その利用者様は、ALS疾患をお持ちの男性が奥様と2人で暮らしており、ご夫婦には大切に育てた娘様二人がおられ、結婚を控えていました。
しかし、ALSの男性は介護ベッドがなければ結婚式に出席することができませんでした。そこで、ご夫婦は、街の福祉用具レンタル会社に複数連絡をしましたが、結婚式場への納品は難しいと言われてしまい断られるばかりでした。
私に連絡が寄せられた時、そのご夫婦が娘たちのことをいかに思っているかを感じどうしても結婚式に出席したいという気持ちを強く感じました。
私自身も結婚の話があり、親子の絆について深く考える時期でもありました。
そこで、会社的には難しいと理解しながらも、上司に相談しました。やはり事故やリスクの問題で難しいとの返事を受けました。しかし、私はご夫婦の願いを叶えたいという思いが強く、事故を回避するための対策を考え、上司と交渉を続けました。結果として、結婚式場にベッドを納品することができました。
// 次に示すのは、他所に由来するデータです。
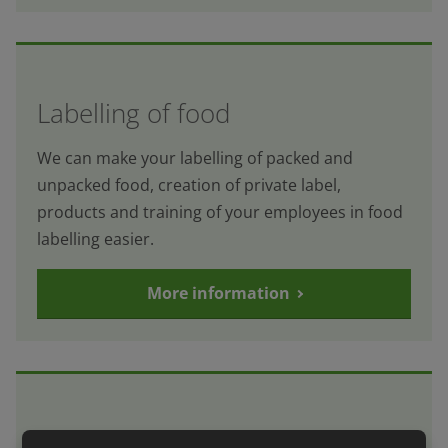
Labelling of food
We can make your labelling of packed and
unpacked food, creation of private label,
products and training of your employees in food
labelling easier.
More information
Internal audit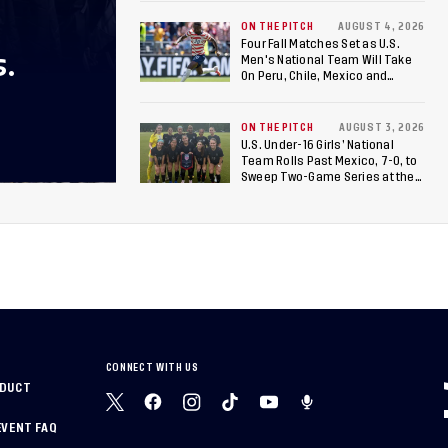
ON THE PITCH
AUGUST 4, 2026
Four Fall Matches Set as U.S.
S.
Men's National Team Will Take
On Peru, Chile, Mexico and
Canada
ON THE PITCH
AUGUST 3, 2026
U.S. Under-16 Girls’ National
Team Rolls Past Mexico, 7-0, to
Sweep Two-Game Series at the
Arthur M. Blank U.S. Soccer
National Training Center
CONNECT WITH US
NDUCT
EVENT FAQ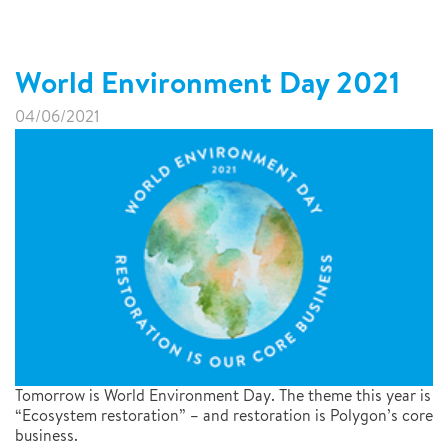
World Environment Day 2021
04/06/2021
Tomorrow is World Environment Day. The theme this year is
“Ecosystem restoration” – and restoration is Polygon’s core
business.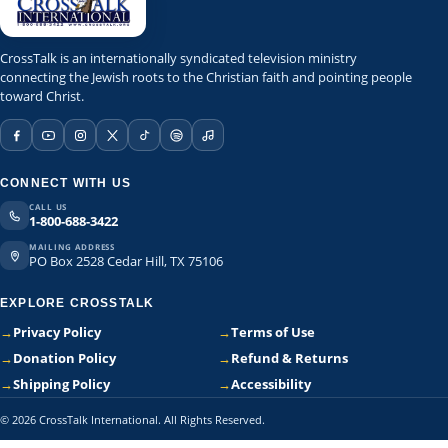
CrossTalk is an internationally syndicated television ministry
connecting the Jewish roots to the Christian faith and pointing people
toward Christ.
CONNECT WITH US
CALL US
1-800-688-3422
MAILING ADDRESS
PO Box 2528 Cedar Hill, TX 75106
EXPLORE CROSSTALK
→
Privacy Policy
→
Terms of Use
→
Donation Policy
→
Refund & Returns
→
Shipping Policy
→
Accessibility
© 2026 CrossTalk International. All Rights Reserved.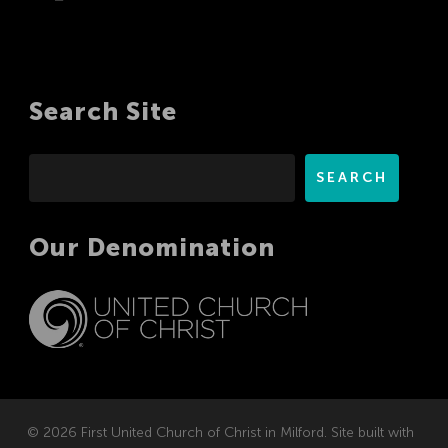
Search Site
Search
SEARCH
Our Denomination
© 2026 First United Church of Christ in Milford. Site built with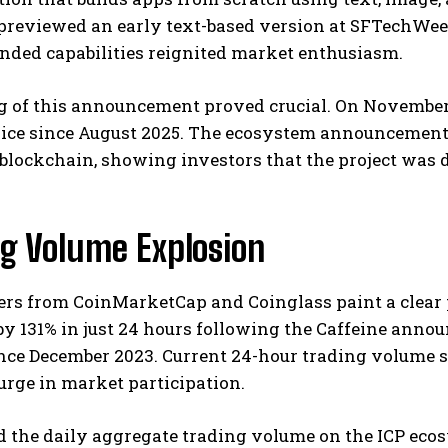
reviewed an early text-based version at SFTechWeek i
nded capabilities reignited market enthusiasm.
 of this announcement proved crucial. On November 4
ice since August 2025. The ecosystem announcement d
lockchain, showing investors that the project was d
ng Volume Explosion
s from CoinMarketCap and Coinglass paint a clear p
y 131% in just 24 hours following the Caffeine anno
ce December 2023. Current 24-hour trading volume sit
rge in market participation.
d the daily aggregate trading volume on the ICP eco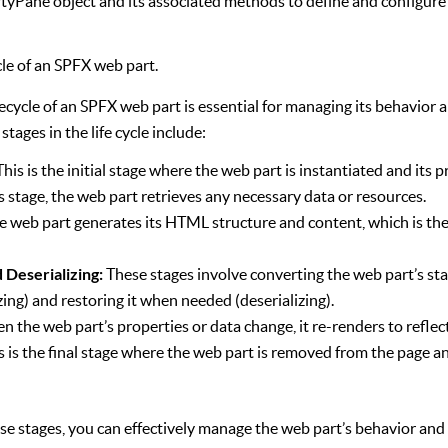
rtyPane object and its associated methods to define and configure
cle of an SPFX web part.
ecycle of an SPFX web part is essential for managing its behavior a
tages in the life cycle include:
This is the initial stage where the web part is instantiated and its p
s stage, the web part retrieves any necessary data or resources.
 web part generates its HTML structure and content, which is the
d Deserializing:
These stages involve converting the web part’s sta
zing) and restoring it when needed (deserializing).
 the web part’s properties or data change, it re-renders to reflec
s is the final stage where the web part is removed from the page an
e stages, you can effectively manage the web part’s behavior and 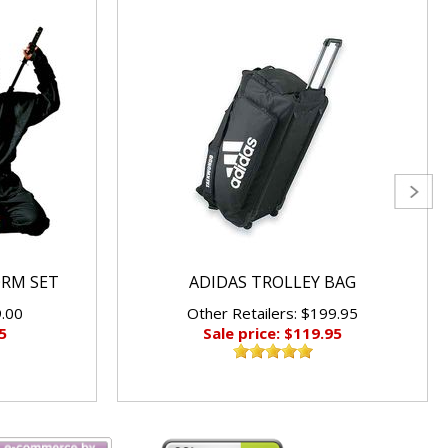
ORM SET
ADIDAS TROLLEY BAG
9.00
Other Retailers: $199.95
5
Sale price: $119.95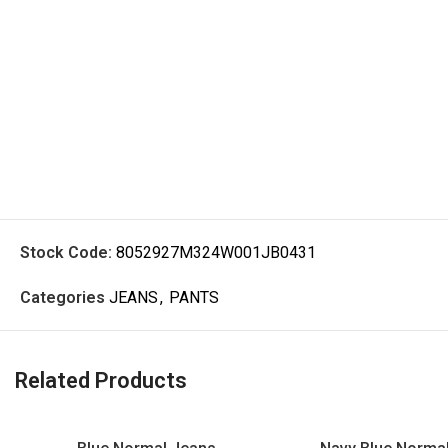
Stock Code:
8052927M324W001JB0431
Categories
JEANS
,
PANTS
Related Products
男性は結婚式に無事に出席することができ素晴らしい結婚式を迎えられました。
結婚式の翌日、私はベッドの引き上げの件で再度、彼と奥様にお会いしました。 その時に、ご夫婦から涙ながらに感謝の言葉を述べて頂きました。 その瞬間、私は自分がお客様の願いを叶えることで、人々の喜びや感動に関わることができることに心から喜びを感じました。
その感動は今でも私の中に残っており、仕事の中で困難な時にも私を支えてくれています。お客様の笑顔や感謝の気持ちを受け取りながら、私は自身も成長し、励まされています。